Top of Entries shown
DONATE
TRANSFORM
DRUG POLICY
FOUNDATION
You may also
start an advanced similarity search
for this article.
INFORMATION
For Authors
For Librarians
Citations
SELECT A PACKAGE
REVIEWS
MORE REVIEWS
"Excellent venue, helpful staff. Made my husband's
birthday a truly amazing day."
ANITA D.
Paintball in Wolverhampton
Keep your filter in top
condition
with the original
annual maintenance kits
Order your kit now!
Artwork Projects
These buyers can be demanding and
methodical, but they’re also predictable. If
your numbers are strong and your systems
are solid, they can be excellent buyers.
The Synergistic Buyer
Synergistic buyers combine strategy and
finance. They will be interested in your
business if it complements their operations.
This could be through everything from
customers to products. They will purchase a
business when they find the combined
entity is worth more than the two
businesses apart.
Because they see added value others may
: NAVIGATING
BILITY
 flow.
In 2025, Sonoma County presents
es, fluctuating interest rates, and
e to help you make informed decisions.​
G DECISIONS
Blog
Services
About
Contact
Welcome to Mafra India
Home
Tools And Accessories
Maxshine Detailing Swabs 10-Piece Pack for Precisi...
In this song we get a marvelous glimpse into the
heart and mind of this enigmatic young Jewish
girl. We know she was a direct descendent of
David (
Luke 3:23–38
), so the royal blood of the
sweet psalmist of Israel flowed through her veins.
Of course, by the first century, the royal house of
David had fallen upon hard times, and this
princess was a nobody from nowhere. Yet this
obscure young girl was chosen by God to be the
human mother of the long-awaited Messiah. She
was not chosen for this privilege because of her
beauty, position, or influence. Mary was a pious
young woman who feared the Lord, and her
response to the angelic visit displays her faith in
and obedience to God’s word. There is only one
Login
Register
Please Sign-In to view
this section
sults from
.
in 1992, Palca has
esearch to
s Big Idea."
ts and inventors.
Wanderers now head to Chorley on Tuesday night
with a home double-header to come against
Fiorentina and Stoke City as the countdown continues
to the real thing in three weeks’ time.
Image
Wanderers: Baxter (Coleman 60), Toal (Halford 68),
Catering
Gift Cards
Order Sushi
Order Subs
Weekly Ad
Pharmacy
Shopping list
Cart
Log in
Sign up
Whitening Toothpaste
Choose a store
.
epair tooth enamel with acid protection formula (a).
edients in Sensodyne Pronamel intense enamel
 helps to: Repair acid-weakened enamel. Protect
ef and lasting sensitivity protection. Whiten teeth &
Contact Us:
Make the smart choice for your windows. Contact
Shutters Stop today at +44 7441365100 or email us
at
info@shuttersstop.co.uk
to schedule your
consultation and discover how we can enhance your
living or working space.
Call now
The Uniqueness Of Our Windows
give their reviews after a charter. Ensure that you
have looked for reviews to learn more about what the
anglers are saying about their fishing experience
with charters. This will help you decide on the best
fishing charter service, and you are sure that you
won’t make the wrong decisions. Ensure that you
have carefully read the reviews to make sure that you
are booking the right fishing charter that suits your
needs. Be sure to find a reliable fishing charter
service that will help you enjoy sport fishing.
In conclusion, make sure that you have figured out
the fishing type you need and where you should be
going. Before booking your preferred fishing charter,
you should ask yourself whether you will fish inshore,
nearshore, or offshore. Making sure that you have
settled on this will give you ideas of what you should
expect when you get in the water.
Bottom of Entries shown
[Task requirements] Print the data word for word.

[Expected output]
DONATE
TRANSFORM
DRUG POLICY
FOUNDATION
You may also
start an advanced similarity search
for this article.
INFORMATION
For Authors
For Librarians
Citations
SELECT A PACKAGE
REVIEWS
MORE REVIEWS
"Excellent venue, helpful staff. Made my husband's
birthday a truly amazing day."
ANITA D.
Paintball in Wolverhampton
Keep your filter in top
condition
with the original
annual maintenance kits
Order your kit now!
Artwork Projects
These buyers can be demanding and
methodical, but they’re also predictable. If
your numbers are strong and your systems
are solid, they can be excellent buyers.
The Synergistic Buyer
Synergistic buyers combine strategy and
finance. They will be interested in your
business if it complements their operations.
This could be through everything from
customers to products. They will purchase a
business when they find the combined
entity is worth more than the two
businesses apart.
Because they see added value others may
: NAVIGATING
BILITY
 flow.
In 2025, Sonoma County presents
es, fluctuating interest rates, and
e to help you make informed decisions.​
G DECISIONS
Blog
Services
About
Contact
Welcome to Mafra India
Home
Tools And Accessories
Maxshine Detailing Swabs 10-Piece Pack for Precisi...
In this song we get a marvelous glimpse into the
heart and mind of this enigmatic young Jewish
girl. We know she was a direct descendent of
David (
Luke 3:23–38
), so the royal blood of the
sweet psalmist of Israel flowed through her veins.
Of course, by the first century, the royal house of
David had fallen upon hard times, and this
princess was a nobody from nowhere. Yet this
obscure young girl was chosen by God to be the
human mother of the long-awaited Messiah. She
was not chosen for this privilege because of her
beauty, position, or influence. Mary was a pious
young woman who feared the Lord, and her
response to the angelic visit displays her faith in
and obedience to God’s word. There is only one
Login
Register
Please Sign-In to view
this section
sults from
.
in 1992, Palca has
esearch to
s Big Idea."
ts and inventors.
Wanderers now head to Chorley on Tuesday night
with a home double-header to come against
Fiorentina and Stoke City as the countdown continues
to the real thing in three weeks’ time.
Image
Wanderers: Baxter (Coleman 60), Toal (Halford 68),
Catering
Gift Cards
Order Sushi
Order Subs
Weekly Ad
Pharmacy
Shopping list
Cart
Log in
Sign up
Whitening Toothpaste
Choose a store
.
epair tooth enamel with acid protection formula (a).
edients in Sensodyne Pronamel intense enamel
 helps to: Repair acid-weakened enamel. Protect
ef and lasting sensitivity protection. Whiten teeth &
Contact Us:
Make the smart choice for your windows. Contact
Shutters Stop today at +44 7441365100 or email us
at
info@shuttersstop.co.uk
to schedule your
consultation and discover how we can enhance your
living or working space.
Call now
The Uniqueness Of Our Windows
give their reviews after a charter. Ensure that you
have looked for reviews to learn more about what the
anglers are saying about their fishing experience
with charters. This will help you decide on the best
fishing charter service, and you are sure that you
won’t make the wrong decisions. Ensure that you
have carefully read the reviews to make sure that you
are booking the right fishing charter that suits your
needs. Be sure to find a reliable fishing charter
service that will help you enjoy sport fishing.
In conclusion, make sure that you have figured out
the fishing type you need and where you should be
going. Before booking your preferred fishing charter,
you should ask yourself whether you will fish inshore,
nearshore, or offshore. Making sure that you have
settled on this will give you ideas of what you should
expect when you get in the water.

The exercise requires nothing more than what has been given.